Researchers from almost 20 countries will soon launch a 12-month long expedition to the notoriously inhospitable Arctic regions of the North Pole with the primary objective of formulating more accurate models of how we understand climate change, The Guardian reported today.
The MOSAiC expedition — an acronym for the Multidisciplinary drifting Observatory for the Study of Arctic Climate — is said to be the most complex and ambitious expedition of its kind, costing some €140 million (a little over $154 million) with 600 scientists rotating on two-month shifts conducting research on the ice and snow.
The MOSAiC website describes its mission statement.
“Embark on the largest polar expedition in history: in September 2019, the German research icebreaker Polarstern will set sail from Tromsø, Norway, to spend a year drifting through the Arctic Ocean – trapped in ice. The goal of the MOSAiC expedition is to take the closest look ever at the Arctic as the epicenter of global warming and to gain fundamental insights that are key to better understand global climate change.”
Stefanie Arndt, a physicist specializing in sea ice, stated that a unique aspect of this particular expedition is that it allows researchers to observe the ice over the cycling seasons. Arndt noted that the transition from winter to spring is “particularly interesting.” She told the press that, by studying the type, size, and density of the snow, scientists can better understand the forces at play in the Arctic — the area that’s understood the least by climate scientists.
“For example, how much light the snow reflects back into the atmosphere, how much it absorbs and how much light reaches the upper ocean. This has big implications for the ecosystem.”
— MOSAiC Expedition (@MOSAiCArctic) September 20, 2019
The expedition is expected to help scientists build better computer models that will allow them to more accurately predict weather and climate shifts. Given the increasing inaccuracy of weather reports, this is no doubt a good thing. The MOSAiC website states that the data they gather will allow scientists to take these models to a “completely new level.”

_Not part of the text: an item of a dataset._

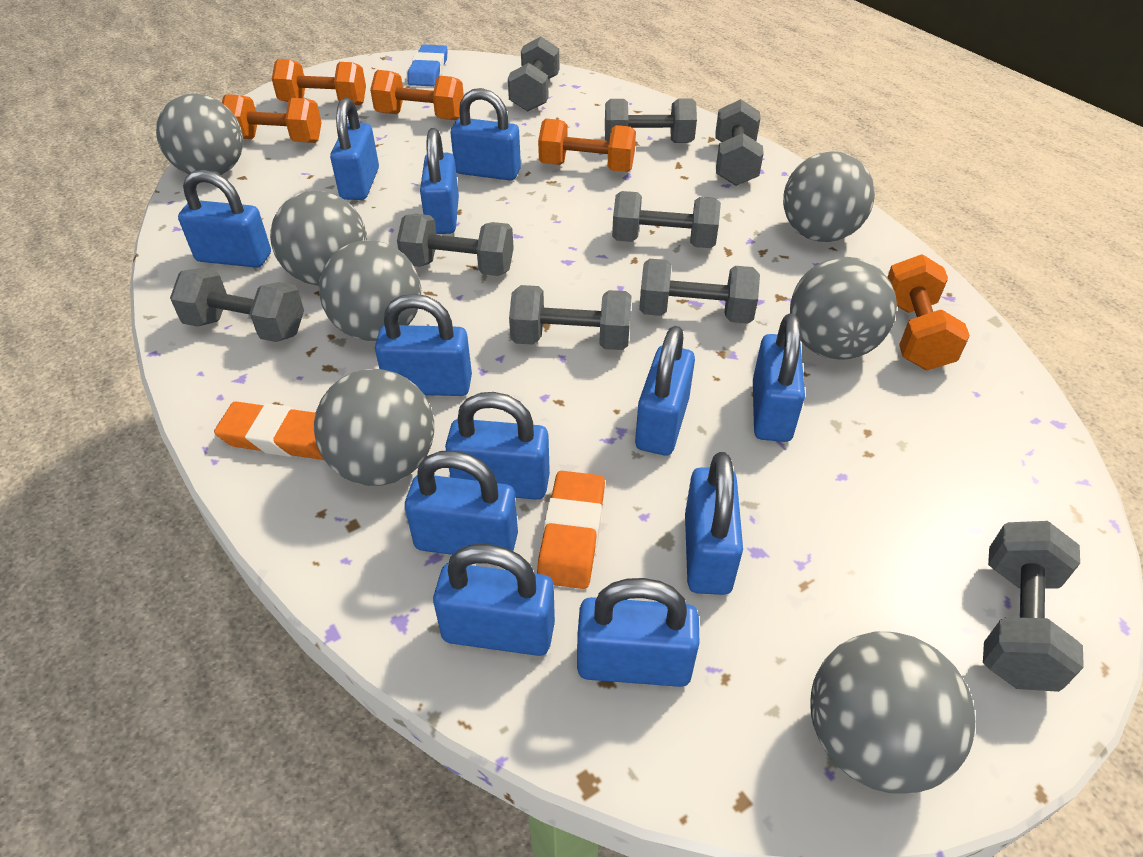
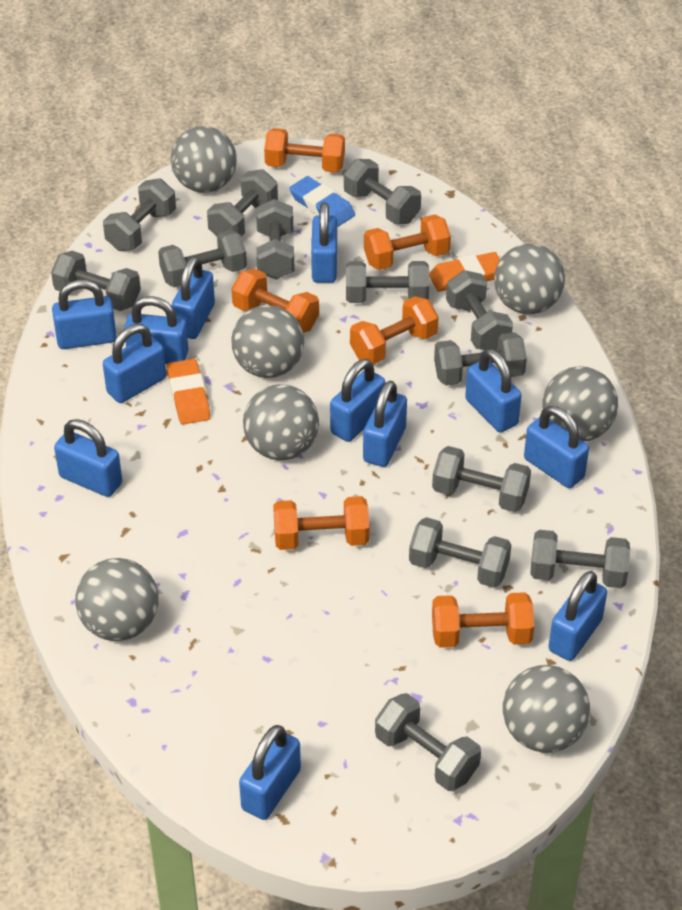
grey dumbbell: [170,268,304,342] [397,214,514,276] [508,37,559,111] [509,285,632,350] [605,98,697,143] [612,191,721,248] [639,259,760,324] [716,99,764,186] [983,521,1084,692] = 9 -> [51,251,141,311] [103,178,176,251] [158,230,247,287] [207,169,278,236] [256,199,295,280] [344,159,421,224] [346,261,429,303] [375,693,481,791] [409,517,511,588] [432,446,531,512] [434,332,527,385] [446,270,513,351] [530,530,630,588] = 13
orange dumbbell: [222,94,322,143] [272,59,366,105] [370,70,464,120] [538,119,636,172] [887,254,970,370] = 5 -> [232,269,319,333] [264,128,345,173] [273,496,369,550] [350,296,439,365] [364,214,451,270] [432,592,534,648] = 6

Countries taking part in the expedition include the U.S., the U.K., France, Germany, China, and Russia. The expedition will be headed up by Markus Rex from the Alfred Wegener Institute for Polar and Marine Research in Germany. The expedition head described the Arctic as “the epicenter of global climate change” and commended the scientists from various parts of the world for standing shoulder to shoulder on the global issue.
The expedition will launch before the U.N. climate summit taking place in New York next week. This expedition comes at a time when public concern about global climate change is increasing. According to a recent The Inquisitr article, the public is starting to see climate change as the most important global issue facing the world today.